## Learning Objectives
* Learn about tiling using local memory
* Learn about how to synchronize work-groups
#### Cost of accessing global memory
* As we covered earlier global memory is very expensive to access.
* Even with coalesced global memory access if you are accessing the same elements multiple times that can be expensive.
* Instead you want to cache those values in a lower latency memory.
#### Why are image convolutions good on a GPU?

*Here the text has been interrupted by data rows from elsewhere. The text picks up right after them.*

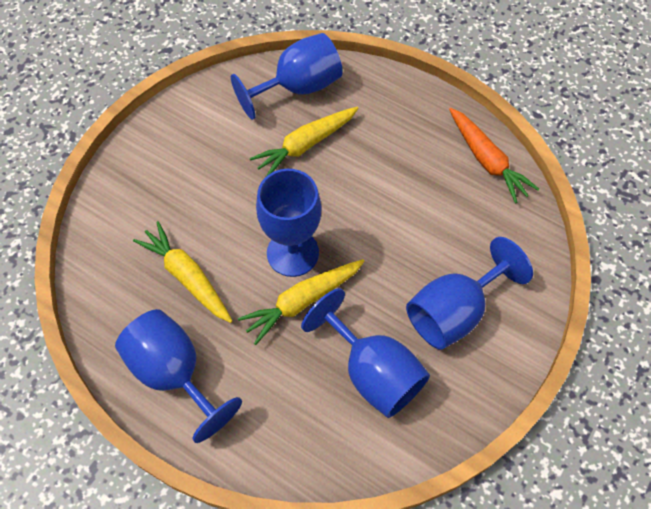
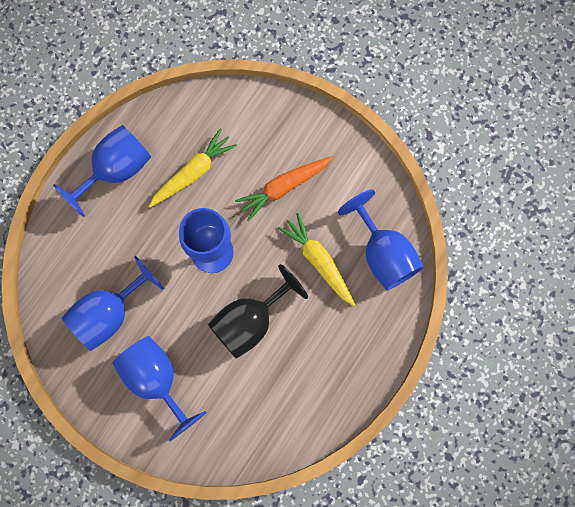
camera: 90 degrees right, 15 degrees up
(302, 302) = (169, 260): yellow carrot -> none
(377, 211) = (250, 321): none -> black goblet
(487, 160) = (303, 422): orange carrot -> orange carrot (284, 188)

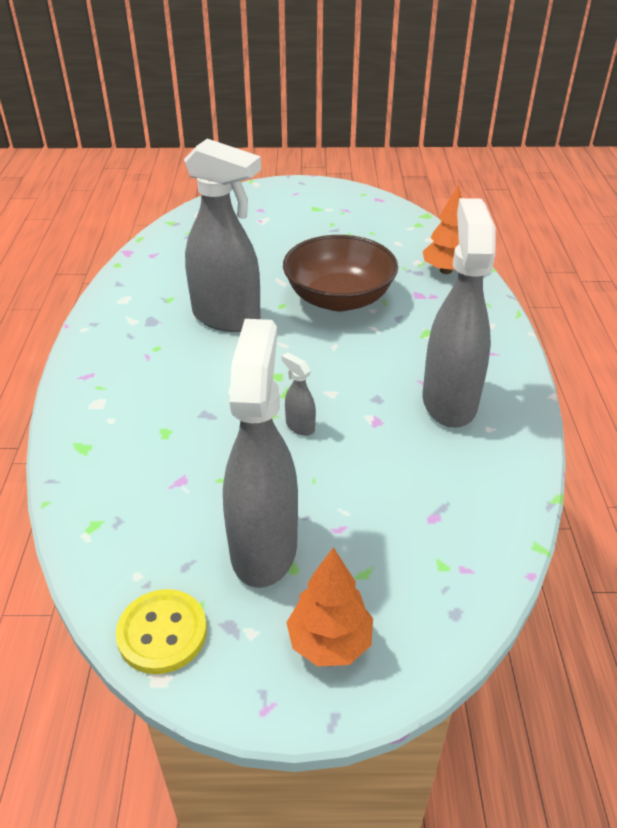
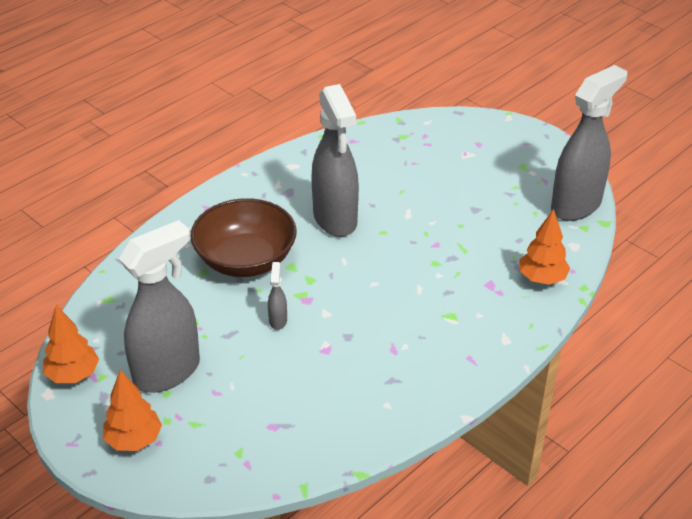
camera: 45 degrees right, 0 degrees up
(162, 633) = (73, 375): yellow button -> orange tree
(339, 298) = (428, 251): brown bowl -> brown bowl (245, 260)
(449, 401) = (389, 370): grey spray bottle -> grey spray bottle (576, 205)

* Looking at the image convolution example.
* For each output pixel we are reading up to NxM pixels from the input image, where N and M are the dimensions of the filter.
* This means each input pixel is being read up to NxM times:
* 3x3 filter: up to 9 ops.
* 5x5 filter: up to 25 ops.
* 7x7 filter: up to 49 ops.
* If each of these operations is a separate load from global memory this becomes very expensive.
#### Using local memory

* The solution is local memory.
* Local memory is generally on-chip and doesn't have a cache as it's managed manually so is much lower latency.
* Local memory is a smaller dedicated region of memory per work-group.
* Local memory can be used to cache, allowing us to read from global memory just once and then read from local memory instead, often referred to as a scratchpad.
#### Tiling

* The iteration space of the kernel function is mapped across multiple work-groups.
* Each work-group has it's own region of local memory.
* You want to split the input image data into tiles, one for each work-group.
#### Local accessors
auto scratchpad = sycl::accessor<int, 1, sycl::access::target::local>(sycl::range{workGroupSize}, cgh);
* Local memory is allocated via an `accessor` with the `access::target::local` access target.
* Unlike regular `accessor`s they are not created with a `buffer`, they allocate memory per work-group for the duration of the kernel function.
* The `range` provided is the number of elements of the specified type to allocate per work-group.
#### Synchronization
* Local memory can be used to share partial results between work-items.
* When doing so it's important to synchronize between writes and read to memory to ensure all work-items have reached the same point in the program.
#### Synchronization

* Remember that work-items are not guaranteed to all execute at the same time (in parallel).
#### Synchronization

* A work-item can share results with other work-items via local (or global) memory.
#### Synchronization

* This means it's possible for a work-item to read a result that hasn't been written to yet.
* This creates a data race.
#### Synchronization

* This problem can be solved with a synchronization primitive called a work-group barrier.
#### Synchronization

* When a work-group barrier is inserted work-items will wait until all work-items in the work-group have reached that point.
#### Synchronization

* Only then can any work-items in the work-group continue execution.
#### Synchronization

* So now you can be sure that all of the results that you want to read have been written to.
#### Synchronization

* However note that this does not apply across work-group boundaries.
* So if you write in a work-item of one work-group and then read it in a work-item of another work-group you again have a data race.
* Furthermore, remember that work-items can only access their own local memory and not that of any other work-groups.
#### Group_barrier
sycl::group_barrier(item.get_group());
* Work-group barriers can be invoked by calling `group_barrier` and passing a `group` object.
* You can retrieve a `group` object representing the current work-group by calling `get_group` on an `nd_item`.
* Note this requires the `nd_range` variant of `parallel_for`.
#### Local memory image convolution performance

#### Exercise
Code_Exercises/Local_Memory_Tiling/source
Use local memory to cache a tile of the input image data per work-group.